まずはこの辺は読んでみよう

しがない読書感想ブログです。teacupが終了したため移転することと相成りました。

エドワード・ケアリー(古屋美登里訳)「望楼館追想」東京創元社(創元文芸文庫)

(1月に読んだ本ですが、感想を書くのが遅くなりました。)

かつては邸宅だったが、それが改造されてできた集合住宅の望楼館、そこには不思議な人々が住んでいました。人の言葉をわかるかどうかも怪しくなった犬のように生きる女性、ずっとテレビを見ていてそれをリアルと思っている女、涙と汗が止まらなくなった男、そしていつも白い手袋をしていろいろな物を集めて回り、隠し場所に陳列する主人公、皆なんとも奇妙であり、孤独であり(あまり人と接したがっている感じがない)、というところでしょうか。

この館の住人たちは皆、新しい者を受け入れたり変化すると言うことを好んでいないような感じも受けます。そんな人しかすんでいない集合住宅に新たな住人がやってきます。これにより、住人たちの過去が掘り起こされはじめ、変化が起こるのですが、、、。

新しい住人がやってくるまで、望楼館の住人たちは閉ざされた世界で生き、そこで完結しているような感じです。そして過去を掘り起こされた人々の中にはそれに耐えきれず命を絶つ者もいれば、現実に立ち返り館をさっていくものもいます。今まで眠っていたのが目覚めたり、突如として過去を語りだすものも現れます。そして主人公もまた新しい住人に反発しつつも心を動かされていく様子が伺えます。

閉ざされた世界で変化なく生きる、確かに心地よいところはあります。また、新しいものに触れる、現実を見る、これが結構堪えるということもあります。こんなことなら何もしなければよかったと思う状況は誰しも経験していることでしょう。しかし、何かを失う一方で、新たな何かを手に入れる、そう言うこともまたしばしば見られることです。本書の登場人物を見ていても、この変化に対応できず、命を落とすところまで行ってしまう者もいれば、新しい状況へ対応していく者もいます。

主人公については、彼はいろいろなことがわかってはいるが、非常に繊細というか余計なことを考えすぎなのか、そこから先にどうしても踏み出せず、今の状況から抜けられずにここまできた人と言う感じがします。なんとも難しいタイプの人ですが、極限状況になってはじめてそこから抜け出し、新たな生活に踏み出せたと言う感じで話が終わっていきます。

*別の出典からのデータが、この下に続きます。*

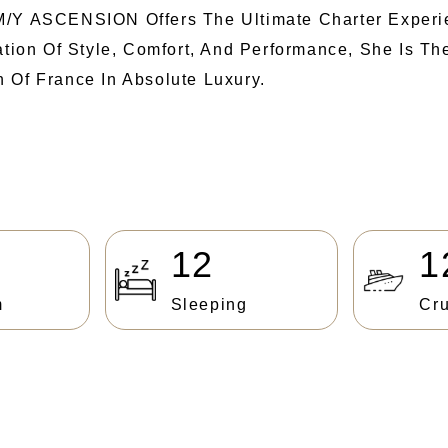
M/Y ASCENSION Offers The Ultimate Charter Experi
nation Of Style, Comfort, And Performance, She Is T
 Of France In Absolute Luxury.
12
1
m
Sleeping
Cru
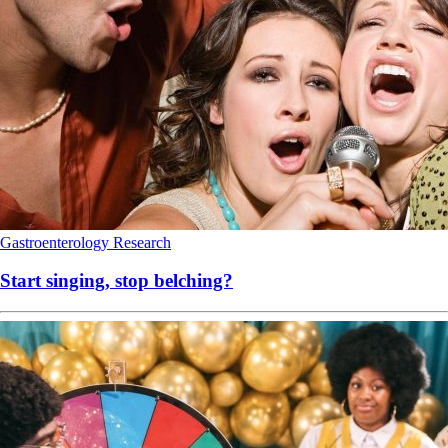
Gastroenterology
Research
Start singing, stop belching?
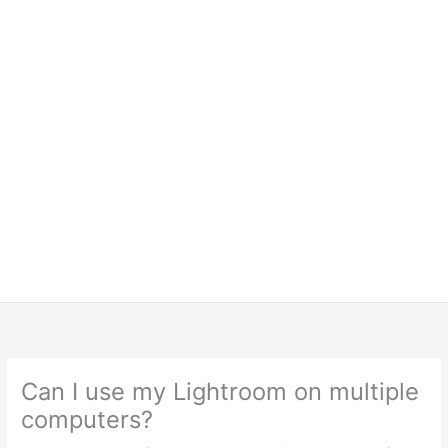
Can I use my Lightroom on multiple
computers?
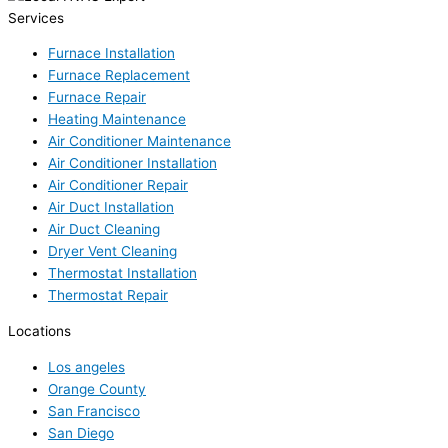
Services
Furnace Installation
Furnace Replacement
Furnace Repair
Heating Maintenance
Air Conditioner Maintenance
Air Conditioner Installation
Air Conditioner Repair
Air Duct Installation
Air Duct Cleaning
Dryer Vent Cleaning
Thermostat Installation
Thermostat Repair
Locations
Los angeles
Orange County
San Francisco
San Diego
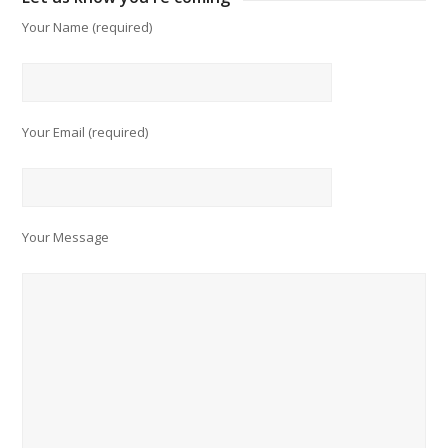
Your Name (required)
Your Email (required)
Your Message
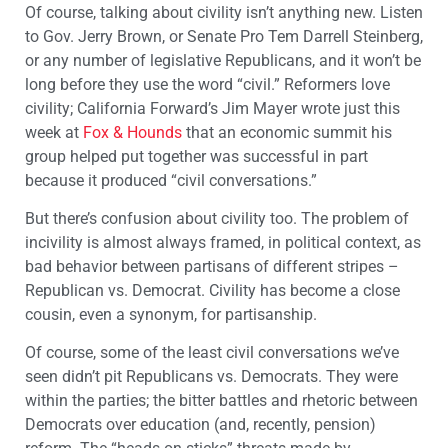
Of course, talking about civility isn’t anything new. Listen
to Gov. Jerry Brown, or Senate Pro Tem Darrell Steinberg,
or any number of legislative Republicans, and it won’t be
long before they use the word “civil.” Reformers love
civility; California Forward’s Jim Mayer wrote just this
week at
Fox & Hounds
that an economic summit his
group helped put together was successful in part
because it produced “civil conversations.”
But there’s confusion about civility too. The problem of
incivility is almost always framed, in political context, as
bad behavior between partisans of different stripes –
Republican vs. Democrat. Civility has become a close
cousin, even a synonym, for partisanship.
Of course, some of the least civil conversations we’ve
seen didn’t pit Republicans vs. Democrats. They were
within the parties; the bitter battles and rhetoric between
Democrats over education (and, recently, pension)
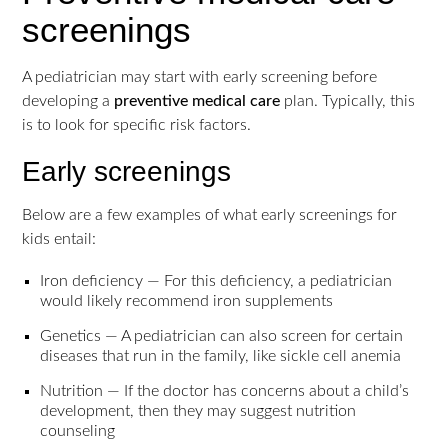
screenings
A pediatrician may start with early screening before
developing a
preventive medical care
plan. Typically, this
is to look for specific risk factors.
Early screenings
Below are a few examples of what early screenings for
kids entail:
Iron deficiency — For this deficiency, a pediatrician
would likely recommend iron supplements
Genetics — A pediatrician can also screen for certain
diseases that run in the family, like sickle cell anemia
Nutrition — If the doctor has concerns about a child’s
development, then they may suggest nutrition
counseling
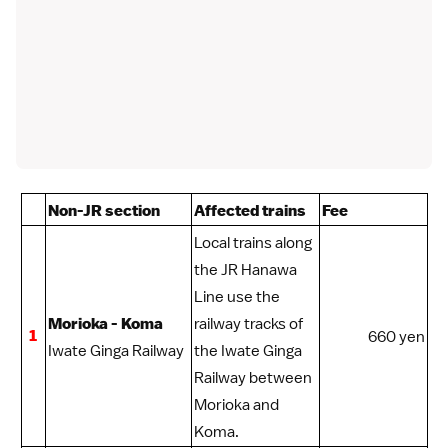
Non-JR section
Affected trains
Fee
Local trains along
the JR Hanawa
Line use the
Morioka - Koma
railway tracks of
1
660 yen
Iwate Ginga Railway
the Iwate Ginga
Railway between
Morioka
and
Koma.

何かが終わり、何かが始まる、世の中のいろいろなところで見られる事柄を奇妙な登場人物をおおく並べながら描き出した、そんな物語のように感じながら読んでいました。そして、ある種のオタク的な気質を持つ人の心に突き刺さるものがあるかもしれないなとも思いました。変わりたくないと言うのはわかるけれども、変わらないといけない時はいつかやってくる、そう言う時にどう対応するのか、心の片隅に置いておくべきことかなと思っています。